Before the night is over, Lauren passes out from drinking too much champagne, and Paul brings her back to her hotel and creates a scene, which makes it looks as if they have slept with each other. The next morning, Lauren is freaked out, but she later finds out that the setting was staged. At that moment, Boullard reveals his identity to her, and together they come up with a plan to get back at Paul. She comes up with a Spanish lover and tells all about him to Paul, which shatters his ego. He goes out on a drinking spree and uses the help of a switchboard operator (Nita Talbot) — who falls in love with a chauffeur (Larry Storch) in the process — to make Lauren jealous.

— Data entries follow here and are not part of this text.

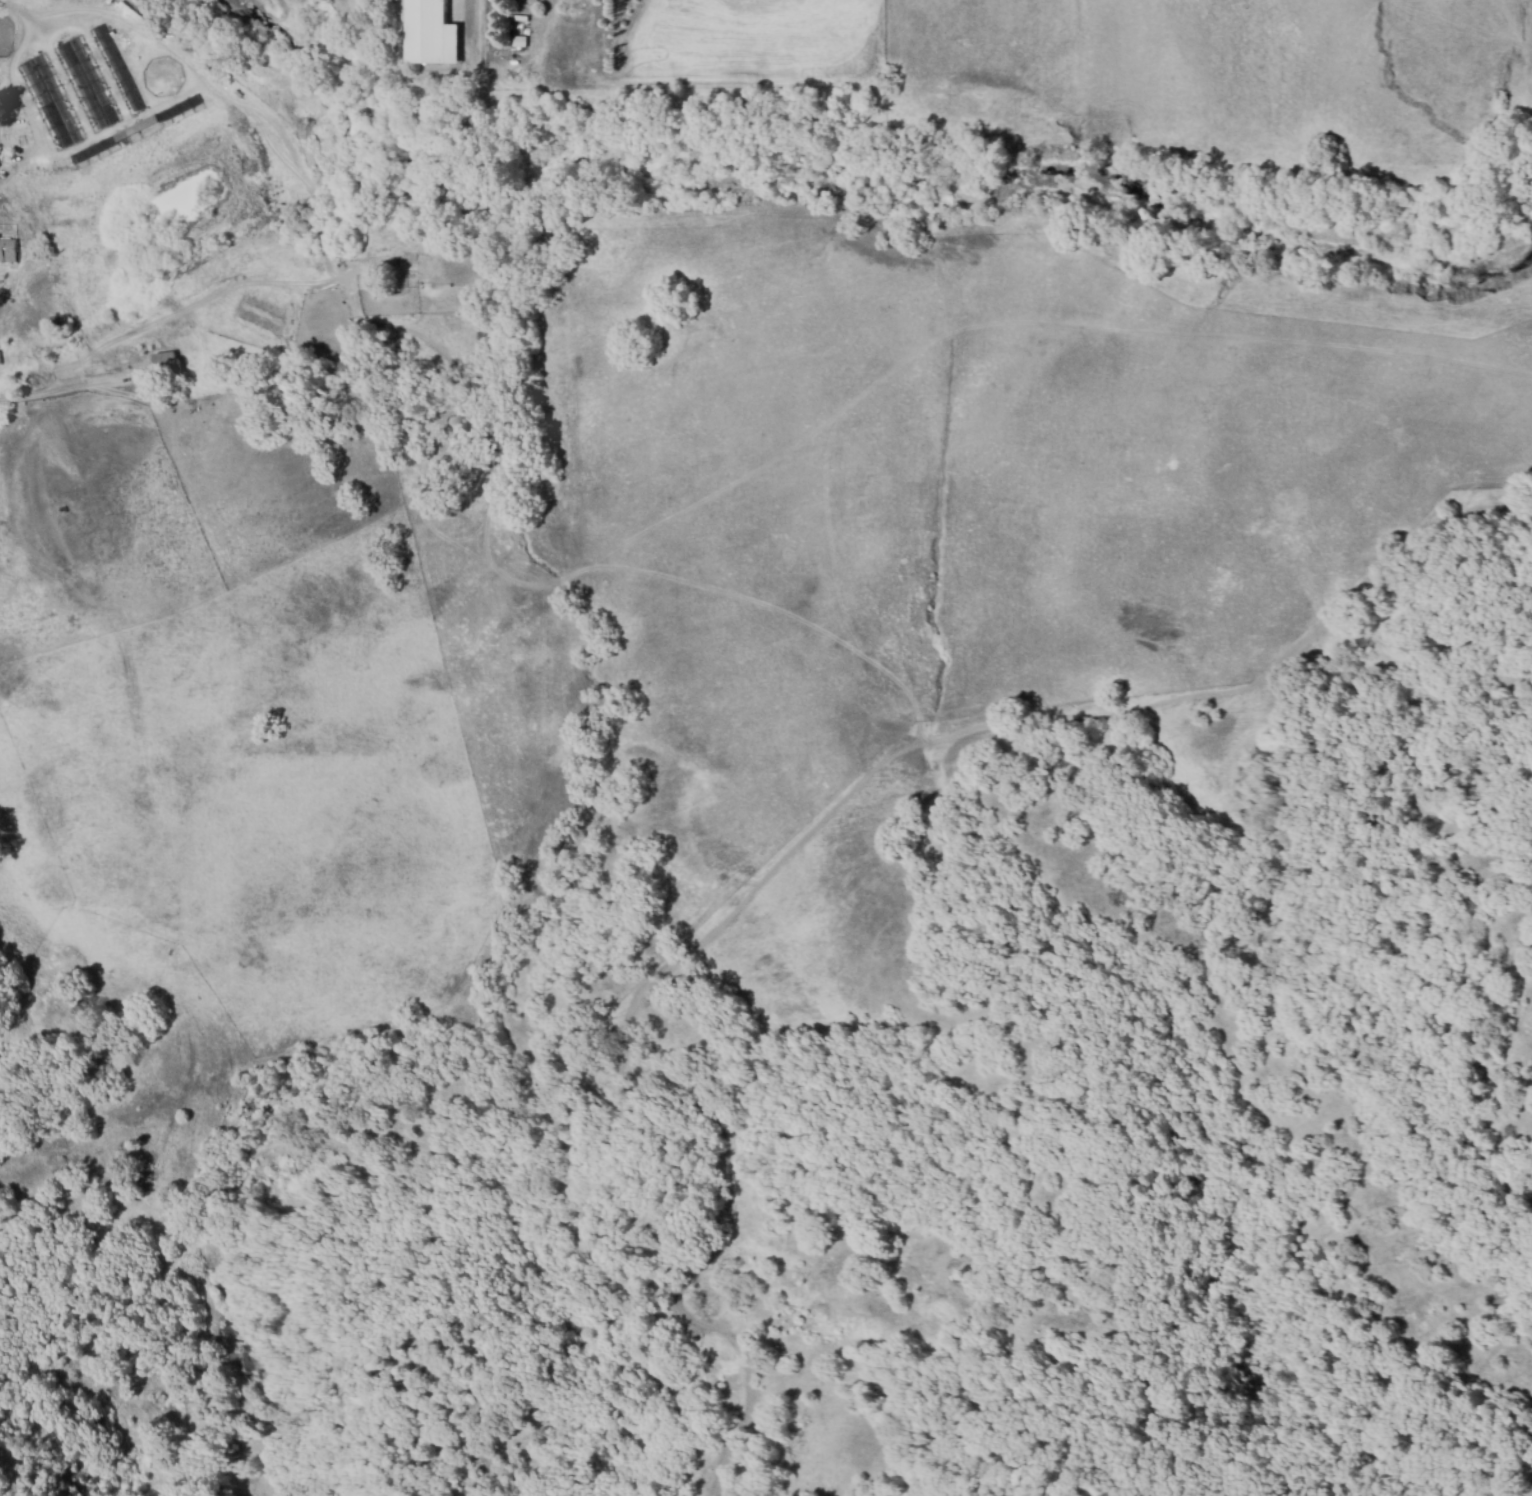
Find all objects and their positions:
building: (432, 33)
park: (3, 39)
building: (520, 43)
building: (8, 251)
building: (0, 363)
building: (167, 367)
road: (53, 389)

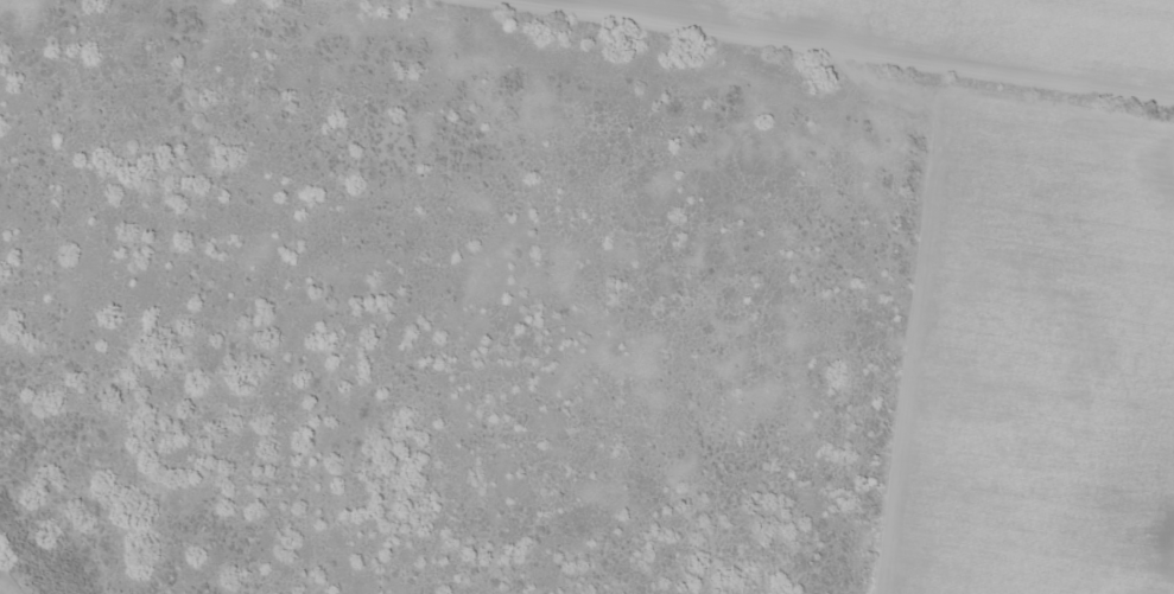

They succeed, and Paul and Lauren are finally brought together. In the end, they are married, and the parents of several children.

==Cast==
- Rock Hudson as Paul Chadwick
- Leslie Caron as Dr. Lauren Boullard
- Charles Boyer as Michel Boullard
- Walter Slezak as Etienne
- Dick Shawn as Arnold Plum, Lauren's fiancé
- Larry Storch as Larry, the taxi driver
- Nita Talbot as Mickey, the switchboard operator
- Norma Varden as Mother Plum
- George Furth as Pete

==Production==
During production, Rock Hudson openly complained about "sex comedies" such as A Very Special Favor: "I think the public is weary. The cycle has been pushed about as far as it can go, and I think light comedy is on the wane. The boundaries have been extended almost to the limit, with producers trying to see how dirty it can get. [A Very Special Favor] was filthy. I thought it was filthy when I read the script, and I still think it's filthy."